Top of Source information

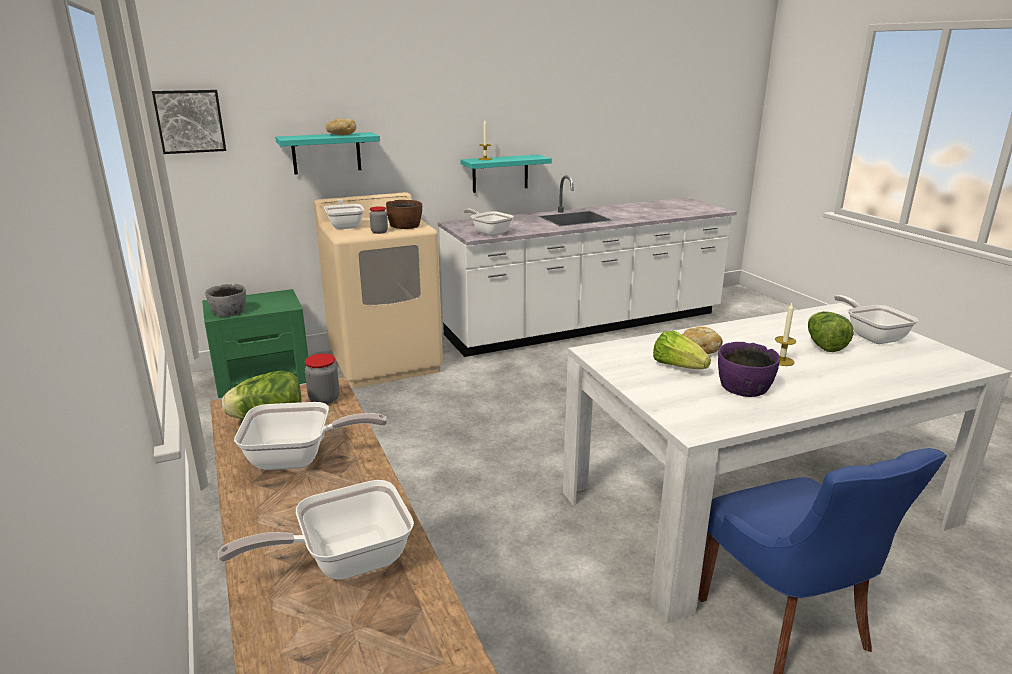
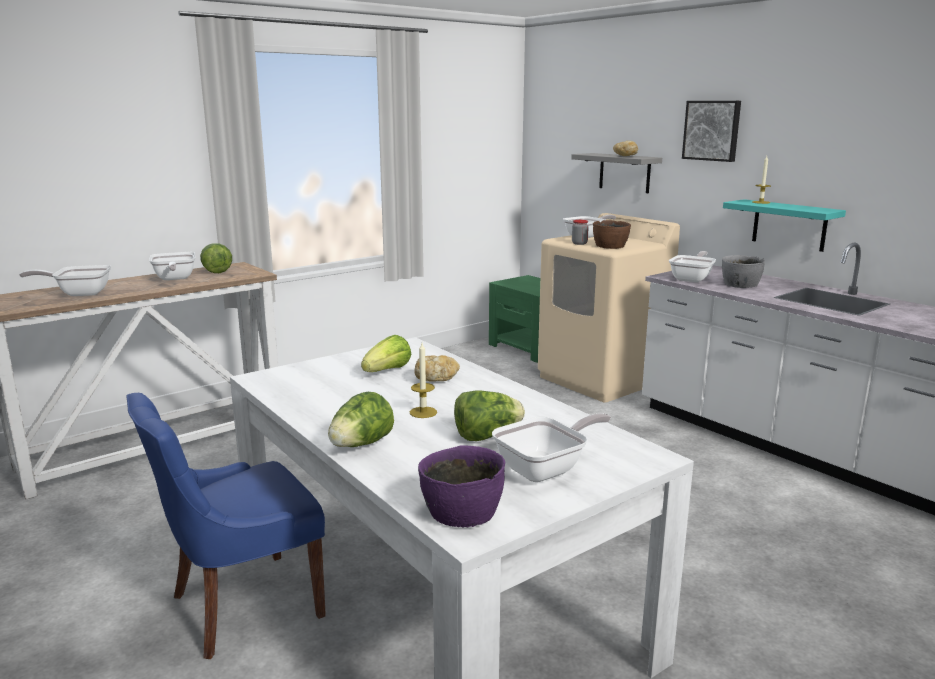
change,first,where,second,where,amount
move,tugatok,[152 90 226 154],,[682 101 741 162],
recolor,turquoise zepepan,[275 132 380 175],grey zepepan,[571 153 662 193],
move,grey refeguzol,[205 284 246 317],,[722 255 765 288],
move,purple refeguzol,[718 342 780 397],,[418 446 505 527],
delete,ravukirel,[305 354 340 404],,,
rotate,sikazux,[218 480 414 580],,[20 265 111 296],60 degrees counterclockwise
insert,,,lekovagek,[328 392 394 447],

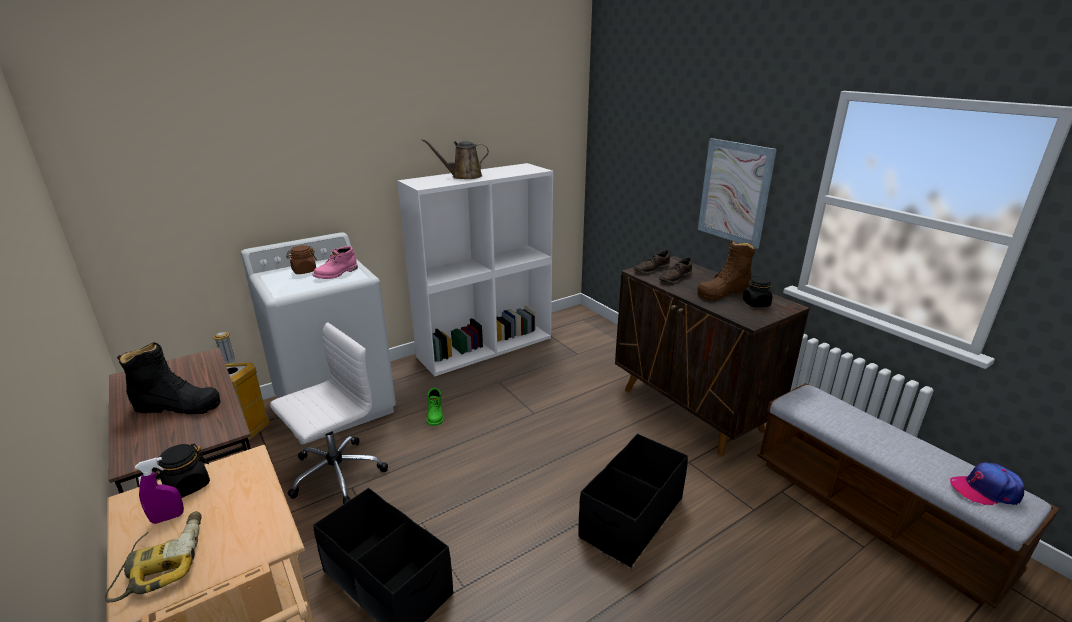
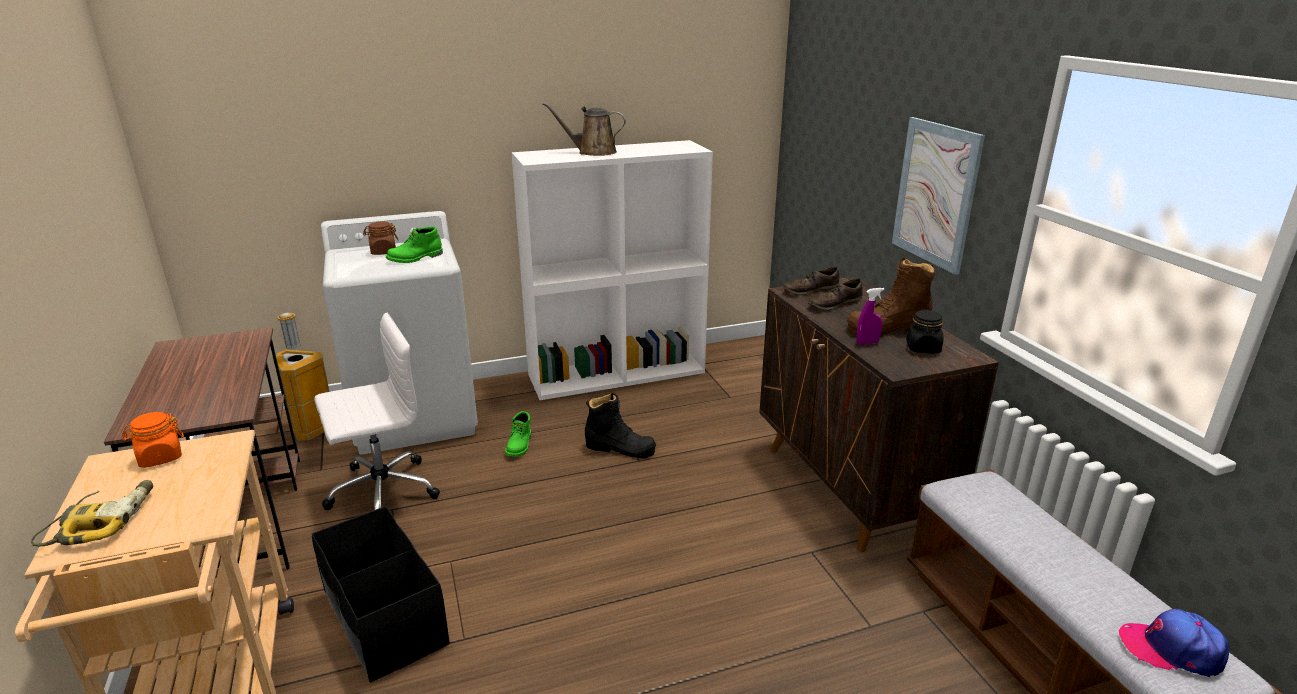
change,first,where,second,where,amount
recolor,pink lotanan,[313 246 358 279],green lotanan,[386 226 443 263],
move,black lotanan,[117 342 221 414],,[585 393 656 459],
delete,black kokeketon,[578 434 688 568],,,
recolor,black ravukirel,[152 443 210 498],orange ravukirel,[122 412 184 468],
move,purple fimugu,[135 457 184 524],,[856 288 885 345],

Bottom of Source information

=== What you have to do ===
In the listing above, the lines from the one containing "move,grey refeguzol,[205 284" through the one containing "rotate,sikazux,[218 480 414" must be set down exactly, with no other lines.

=== Answer below ===
move,grey refeguzol,[205 284 246 317],,[722 255 765 288],
move,purple refeguzol,[718 342 780 397],,[418 446 505 527],
delete,ravukirel,[305 354 340 404],,,
rotate,sikazux,[218 480 414 580],,[20 265 111 296],60 degrees counterclockwise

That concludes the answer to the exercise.